IRS agrava tributação de famílias de mais baixos rendimentos

Vai ser um tema polémico. Se o IRS não contribui para combater as desigualdades sociais, não será contrário ao espírito da Constituição?

As simulações parecem inequívocas. As mexidas no IRS para 2013 penalizam todos os rendimentos, mas agravam mais as famílias de menores rendimentos, aumentando as desigualdades sociais.

A proposta de lei do Orçamento de Estado (OE) de 2013, ontem apresentada, reitera todos os números que estavam na versão divulgada dias depois do Conselho de Ministros de quarta-feira passada. O Governo reduziu o número de escalões de oito para cinco e agravou as taxas de todos os rendimentos. As consequências são gravosas para a esmagadora maioria das famílias e justificam uma receita adicional de IRS de 2800 milhões de euros, mais 30,7% do que em 2012.

Na apresentação em Setembro passado, Vítor Gaspar reiterou que o imposto manteria as características constitucionais. "O imposto sobre o rendimento pessoal visa a diminuição das desigualdades e será único e progressivo", diz a Constituição. E que depois de alterado, seria ainda mais progressivo do que a estrutura vigente até ao final de 2012. Para o Governo, a redução do número de escalões, o agravamento das taxas, a introdução de uma sobretaxa de 4% e de uma taxa de solidariedade de 2,5% para o escalão mais elevado atribui "assim uma maior progressividade ao imposto".
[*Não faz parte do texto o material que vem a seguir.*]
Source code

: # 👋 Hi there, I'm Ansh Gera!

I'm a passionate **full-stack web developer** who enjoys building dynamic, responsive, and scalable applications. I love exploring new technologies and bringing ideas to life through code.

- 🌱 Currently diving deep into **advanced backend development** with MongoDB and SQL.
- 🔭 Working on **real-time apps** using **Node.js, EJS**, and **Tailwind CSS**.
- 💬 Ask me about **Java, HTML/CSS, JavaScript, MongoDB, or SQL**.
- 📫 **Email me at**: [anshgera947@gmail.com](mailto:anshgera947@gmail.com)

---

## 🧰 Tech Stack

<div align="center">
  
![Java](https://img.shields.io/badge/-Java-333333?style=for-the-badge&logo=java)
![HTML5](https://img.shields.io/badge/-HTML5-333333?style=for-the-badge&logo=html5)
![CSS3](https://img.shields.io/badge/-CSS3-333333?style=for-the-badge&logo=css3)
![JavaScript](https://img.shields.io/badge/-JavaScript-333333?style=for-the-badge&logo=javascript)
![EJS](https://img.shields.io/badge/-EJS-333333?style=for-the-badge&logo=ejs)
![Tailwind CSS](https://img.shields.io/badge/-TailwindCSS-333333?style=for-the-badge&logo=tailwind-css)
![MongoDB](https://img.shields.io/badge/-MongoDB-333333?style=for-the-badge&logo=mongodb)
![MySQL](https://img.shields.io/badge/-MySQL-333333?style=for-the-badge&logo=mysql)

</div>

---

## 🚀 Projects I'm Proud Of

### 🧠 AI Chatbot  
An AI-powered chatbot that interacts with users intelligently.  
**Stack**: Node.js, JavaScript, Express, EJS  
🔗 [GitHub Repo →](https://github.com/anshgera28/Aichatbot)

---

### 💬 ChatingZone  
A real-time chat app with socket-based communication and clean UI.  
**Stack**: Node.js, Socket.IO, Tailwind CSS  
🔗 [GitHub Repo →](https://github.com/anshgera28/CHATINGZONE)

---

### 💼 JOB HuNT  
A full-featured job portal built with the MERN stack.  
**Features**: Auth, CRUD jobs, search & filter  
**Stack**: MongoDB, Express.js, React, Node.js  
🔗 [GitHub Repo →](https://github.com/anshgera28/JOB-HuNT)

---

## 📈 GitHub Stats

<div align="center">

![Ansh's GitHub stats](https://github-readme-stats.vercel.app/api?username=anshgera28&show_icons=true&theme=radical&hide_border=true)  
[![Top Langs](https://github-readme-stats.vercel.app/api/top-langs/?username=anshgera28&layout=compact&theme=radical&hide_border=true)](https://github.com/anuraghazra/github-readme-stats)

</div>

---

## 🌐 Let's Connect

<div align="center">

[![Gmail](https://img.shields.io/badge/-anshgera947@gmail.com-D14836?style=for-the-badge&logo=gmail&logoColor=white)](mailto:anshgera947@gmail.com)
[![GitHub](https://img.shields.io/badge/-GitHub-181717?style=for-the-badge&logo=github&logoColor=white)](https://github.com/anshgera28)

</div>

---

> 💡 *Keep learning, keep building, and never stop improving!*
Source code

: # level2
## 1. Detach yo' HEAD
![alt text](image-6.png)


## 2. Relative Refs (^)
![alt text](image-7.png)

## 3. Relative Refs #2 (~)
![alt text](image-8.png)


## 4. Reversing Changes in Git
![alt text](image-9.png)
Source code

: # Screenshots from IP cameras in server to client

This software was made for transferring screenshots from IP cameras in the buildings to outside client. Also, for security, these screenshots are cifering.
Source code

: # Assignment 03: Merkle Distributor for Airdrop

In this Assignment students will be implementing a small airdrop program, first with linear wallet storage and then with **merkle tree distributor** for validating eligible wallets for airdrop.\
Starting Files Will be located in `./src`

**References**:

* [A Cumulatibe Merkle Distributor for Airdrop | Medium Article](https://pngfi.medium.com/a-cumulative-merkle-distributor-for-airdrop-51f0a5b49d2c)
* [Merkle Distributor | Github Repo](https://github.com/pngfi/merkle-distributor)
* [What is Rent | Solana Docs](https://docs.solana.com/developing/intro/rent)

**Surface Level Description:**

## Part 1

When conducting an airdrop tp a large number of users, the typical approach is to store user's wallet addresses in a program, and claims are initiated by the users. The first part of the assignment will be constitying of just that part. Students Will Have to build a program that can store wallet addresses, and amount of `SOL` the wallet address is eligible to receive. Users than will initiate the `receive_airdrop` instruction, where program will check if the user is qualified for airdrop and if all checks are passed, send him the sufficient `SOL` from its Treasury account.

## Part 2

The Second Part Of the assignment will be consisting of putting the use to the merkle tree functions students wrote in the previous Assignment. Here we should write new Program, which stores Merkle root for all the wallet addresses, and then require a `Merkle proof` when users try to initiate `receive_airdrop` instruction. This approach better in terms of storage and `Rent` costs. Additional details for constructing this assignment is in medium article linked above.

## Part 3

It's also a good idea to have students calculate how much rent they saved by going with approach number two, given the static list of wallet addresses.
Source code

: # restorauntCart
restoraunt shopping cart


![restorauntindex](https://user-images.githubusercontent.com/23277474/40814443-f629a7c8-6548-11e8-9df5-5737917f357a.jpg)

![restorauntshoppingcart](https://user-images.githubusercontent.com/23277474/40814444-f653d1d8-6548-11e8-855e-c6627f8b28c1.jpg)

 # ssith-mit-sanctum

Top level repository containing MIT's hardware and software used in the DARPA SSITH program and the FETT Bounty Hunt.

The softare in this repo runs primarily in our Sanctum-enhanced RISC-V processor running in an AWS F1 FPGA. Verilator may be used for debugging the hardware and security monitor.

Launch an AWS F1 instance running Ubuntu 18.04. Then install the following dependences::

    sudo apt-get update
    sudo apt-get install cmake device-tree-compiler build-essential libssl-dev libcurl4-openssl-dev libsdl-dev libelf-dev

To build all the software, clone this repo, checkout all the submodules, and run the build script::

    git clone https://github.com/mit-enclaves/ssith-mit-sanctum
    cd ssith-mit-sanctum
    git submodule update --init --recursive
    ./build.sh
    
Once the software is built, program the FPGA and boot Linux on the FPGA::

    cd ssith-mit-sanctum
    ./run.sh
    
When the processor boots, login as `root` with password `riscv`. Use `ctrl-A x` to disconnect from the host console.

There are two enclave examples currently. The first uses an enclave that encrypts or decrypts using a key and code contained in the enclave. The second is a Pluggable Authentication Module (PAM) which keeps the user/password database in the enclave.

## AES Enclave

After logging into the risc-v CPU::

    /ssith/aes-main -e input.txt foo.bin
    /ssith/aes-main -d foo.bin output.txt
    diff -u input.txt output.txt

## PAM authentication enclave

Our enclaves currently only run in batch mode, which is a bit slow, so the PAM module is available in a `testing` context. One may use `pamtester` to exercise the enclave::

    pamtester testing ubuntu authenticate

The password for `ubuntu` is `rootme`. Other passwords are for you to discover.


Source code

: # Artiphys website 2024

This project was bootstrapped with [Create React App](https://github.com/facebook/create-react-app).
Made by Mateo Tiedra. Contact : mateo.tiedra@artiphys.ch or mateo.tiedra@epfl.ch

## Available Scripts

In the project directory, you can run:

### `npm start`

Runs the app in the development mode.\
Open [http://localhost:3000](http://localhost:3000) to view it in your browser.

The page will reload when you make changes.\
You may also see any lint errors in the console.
Mas as contas - entrando já em linha com todas as mexidas introduzidas em sede de IRS - revelam uma retrato mais completo. Isto é, o imposto ainda é progressivo porque quem mais tem, paga mais imposto. Mas são as famílias de mais baixos rendimentos que sentem um maior agravamento de imposto, o que - ao arrepio da Constituição - nunca poderá contribuir para a diminuição da desigualdade social. Veja-se o caso mais flagrante: o das famílias monoparentais, com um dependente a cargo. Os rendimentos anuais de 14 mil euros sentirão um agravamento de IRS de 254 para 706 euros, mais 178%. O IRS que antes representava 1,8% do rendimento bruto passará para 5%. No outro extremo, uma família com 100 mil euros de rendimento anual passará de um IRS de 30,7 mil para 37,4 mil euros. Ou seja, passa de uma taxa efectiva de 31 para 37%. A família de maiores recursos continua a pagar muito mais, mas o seu agravamento será bastante menor face ao das famílias mais pobres.

Este efeito é mais do que compreensível dada a natureza das medidas. A redução do número de escalões e a introdução de uma sobretaxa (igual para todos) tende a diminuir a progressividade do imposto. Depois, a redução do número de escalões foi acompanhada de um novo aperto das deduções de IRS - tanto nos limites de cada tipo de dedução (educação, saúde, encargos com imóveis, etc.), como no limite geral das deduções. O conjunto dos efeitos não atenuou esse efeito.

Outro elemento de regressividade foi a manutenção de certo tipo de rendimentos fora das taxas de IRS, sujeitando-os a taxas liberatórias, ainda que agravadas (até um máximo de 28%).

Mais pagamento por conta

Em contraponto, os esforços por parte das empresas serão menores. Não são muitas as alterações introduzidas. Talvez a principal seja um agravamento dos pagamentos por conta. Nas empresas com um volume de negócios superior a 500 mil euros, pagamento por conta passa de 90 a 95% do imposto liquidado antes. Com um volume de negócios inferior a 500 mil euros passam de 70 a 80% do imposto antes pago.

Por outras palavras, as empresas vão pagar mais ao Estado em 2013, mas receberão maiores reembolsos. Talvez por isso o Governo anteveja uma subida de receita de IRC de 2,2% em ano de recessão.

Além dessa medida, o Governo limita os encargos financeiros das empresas. Passam a ser dedutíveis até ao limite de 3 milhões de euros ou 30% do resultado antes de depreciações, gastos de financiamento líquido e impostos.

Em terceiro lugar, agravou a derrama estadual para quem tenha lucros tributáveis entre 7,5 e 10 milhões de euros.

Em quarto lugar, propôs ao Parlamento a criação de um imposto sobre as transacções financeiras, mas desconhece-se quando entre em vigor. Ao todo, as empresas deverão pagar mais 215 milhões de euros.